Barry also sought to downplay the CCP’s treatment of the Uyghurs, saying, “They tell you about — that the leadership in China is trying to take over the ethnicities of China. And I do not see, I didn't see that at all. I saw them trying to get people involved in the ethnics, like in Xinjiang, in Xinjiang, where we went there in the western China.”

Far-left activist Dee Knight wrote in November 2023 about a Code Pink trip to China, with the Code Pink article being titled, “Traveling to Prove China is Not Our Enemy." Knight’s first conclusion was his blunt assertion that “1. Taiwan is part of China.”

Knight also pointed to “dozens of U.S. military bases” in South Korea and Japan where he alleged that “the abuse of modern-day ‘comfort women’ near the U.S. bases is really a continuation of Japan’s shameful program of sexual slavery against Asian women.”

Knight also framed the U.S. as “invaders” during the Korean War, claiming that “half a million Chinese volunteers helped Korean liberation fighters repel the U.S. invaders and force the division of Korea at the 38th parallel.”

Knight wrote a separate piece — “Eyewitness Xinjiang” — the same month about the China trip, where Knight sought to downplay concerns about China’s mistreatment of the Uyghurs.

Code Pink’s CCP links draw scrutiny from Congress

Sen. Jim Banks, R-Ind., wrote a March 2025 letter to Attorney General Pam Bondi calling for an inquiry into Code Pink.

“I am concerned that Code Pink’s actions extend far beyond anti-war protests, and that the group is actively engaging in propaganda efforts to support the Chinese Communist Party’s foreign policy aims, including by undermining U.S.-Israel relations and fueling antisemitism on college campuses,” Banks wrote. 

“I write to urge you to investigate Code Pink for potential violations of the Foreign Agents Registration Act, due to growing evidence of Code Pink’s deep connections with the CCP. … Code Pink also receives significant funding and likely receives direction from agents of the CCP.”

Senate Judiciary Committee Chairman Chuck Grassley, R-Iowa, sent an April 2025 letter to Bondi and FBI Director Kash Patel, saying that “I write to you regarding The People’s Forum and Code Pink’s potential obligation to register under FARA based on reported connections with Neville Roy Singham, the People’s Republic of China, and the Chinese Communist Party.”

“What has DOJ done to assess whether The People’s Forum and Code Pink should register under FARA, given their reported connections with the communist Chinese government?” Grassley asked Bondi and Patel. “Has DOJ sent a letter of inquiry or letter of determination to The People’s Forum or Code Pink and their agents about the organizations’ efforts to influence U.S. policy?”

Megan Russell of Code Pink had argued in April 2025 that “CODEPINK is in no way funded by China, nor any other foreign government or agency. We are funded primarily by donations from concerned citizens that support peace over war. Anyone can check.”
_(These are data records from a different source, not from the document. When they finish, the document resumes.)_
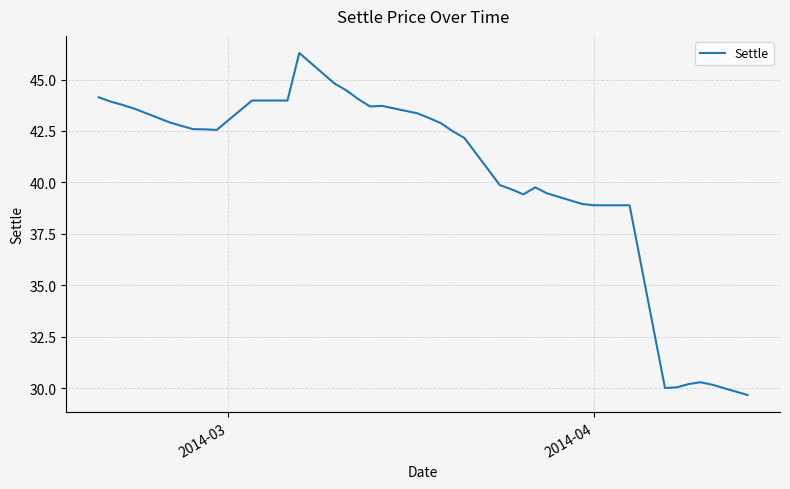

What is the smallest value displayed?

29.7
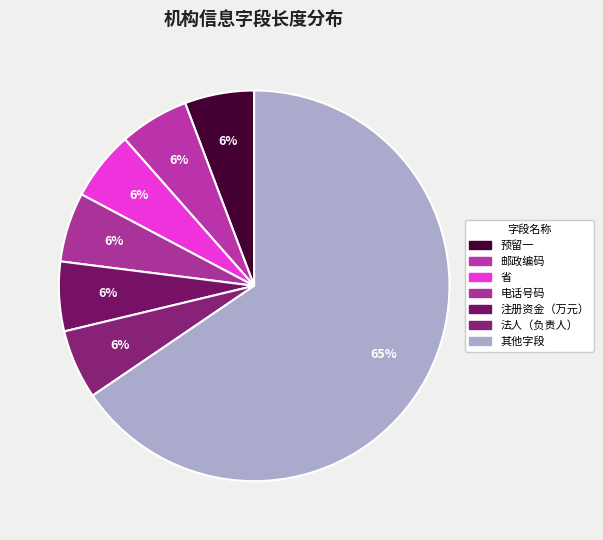

To the nearest percent, what percentage of the pie is 电话号码?

6%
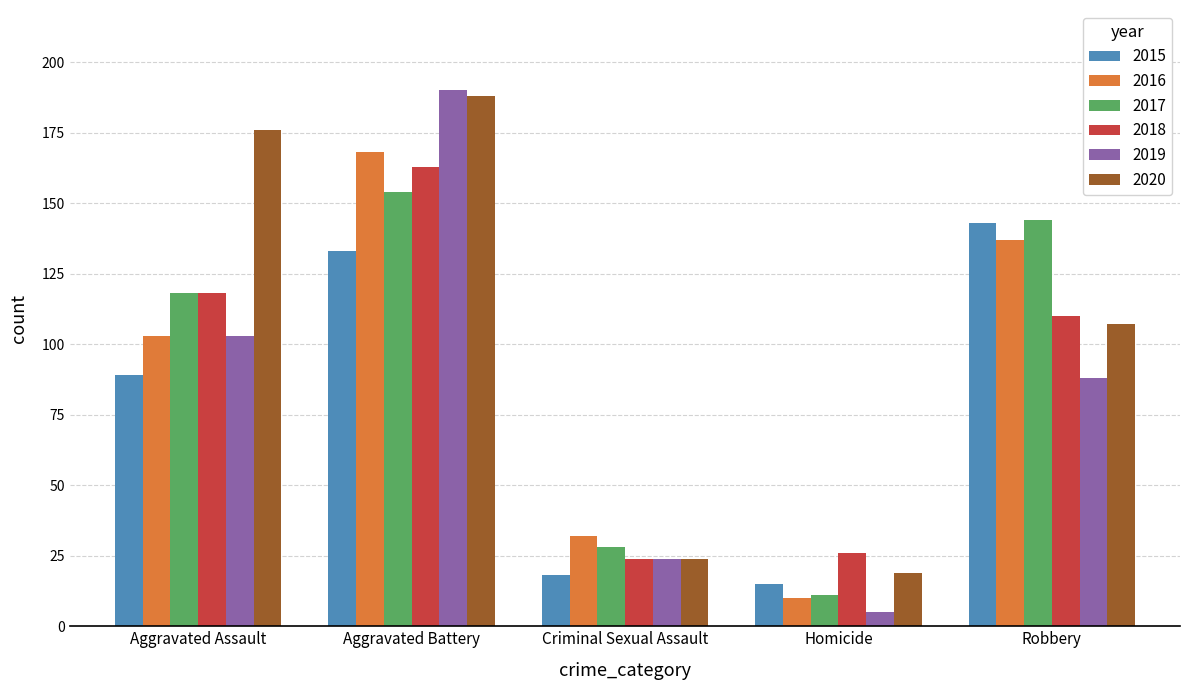

How many data points does each series have?

5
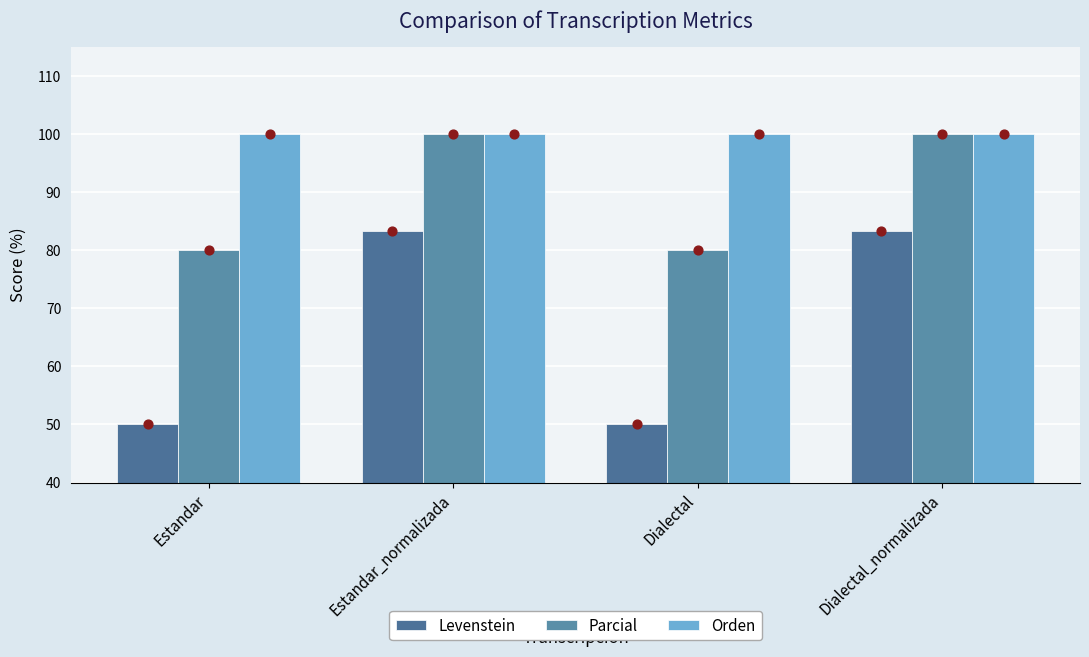

Which series has the largest total across all categories?

Orden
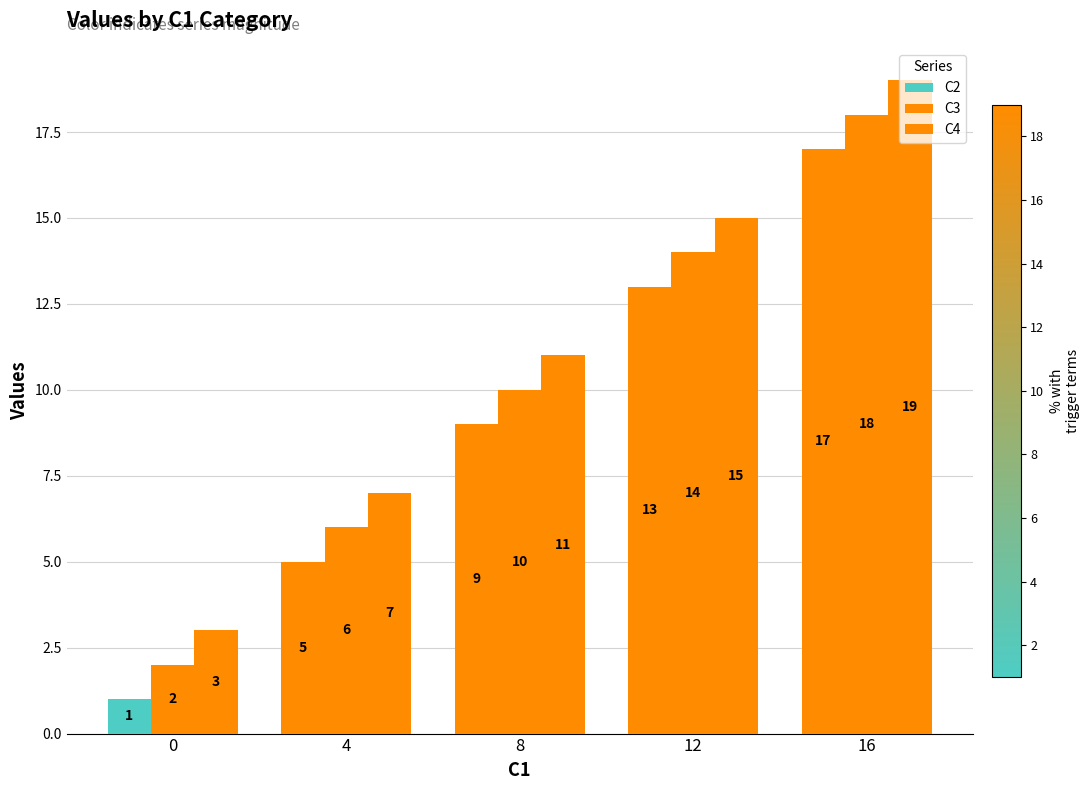

Is it true that C3 equals 24 at 12?

False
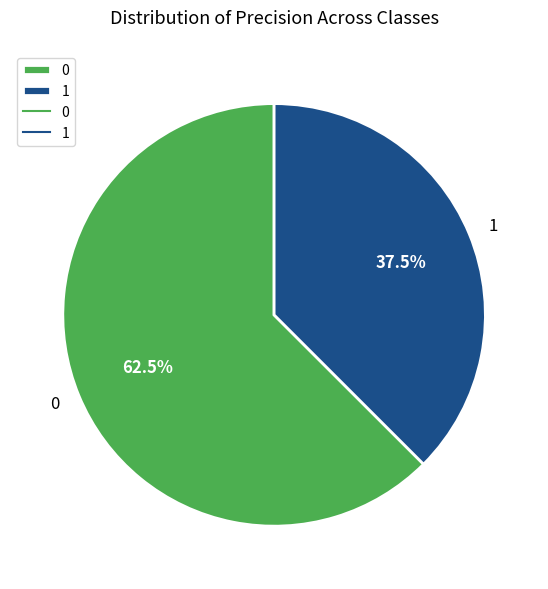

To the nearest percent, what is the combined percentage of 1 and 0?

100%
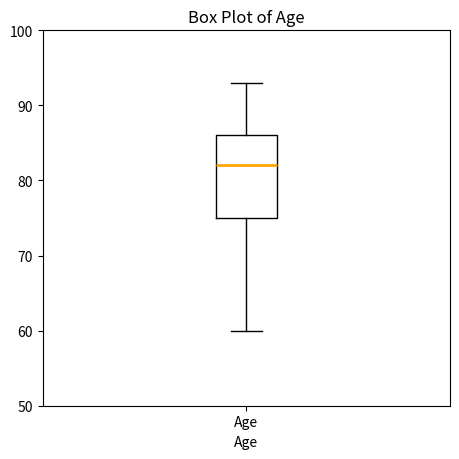

Where does the upper whisker of the box for Age end on the y-axis? The values are not printed on the chart, so give them approximately, as read against the axis.

93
“China is merely the newest figure in a long line of state-crafted boogeymen. Before China, there was Russia, Iran, Venezuela… the list goes on,” Russell contended. “Point being: wherever we advocate for peace, the government throws accusations of foreign funding. Why? Because they seek to delegitimize our opinion and silence us, just like they are currently attempting to silence student activists by detaining and threatening them with deportation. But we will not be silenced.”

Sen. Tom Cotton, R-Ark., followed up with a November 2025 letter to Bondi, writing that “I write to request that the Department of Justice investigate Code Pink for potential violations of the Foreign Agents Registration Act and material support to foreign terrorist organizations.”

“Since 2017, Code Pink has received over $1.4 million, representing approximately 25 percent of its total funding, from sources linked to Neville Roy Singham,” Cotton said. “Singham is a tech executive who married Code Pink co-founder Jodie Evans in 2017 [...] The timing of this funding coincides with a documented shift in Code Pink's position on China.”

The House Oversight Committee voted last month to subpoena Singham for information about this sprawling activist network, and the House Ways and Means Committee also sent letters demanding information from the Singham-linked People’s Forum and BreakThrough News last week.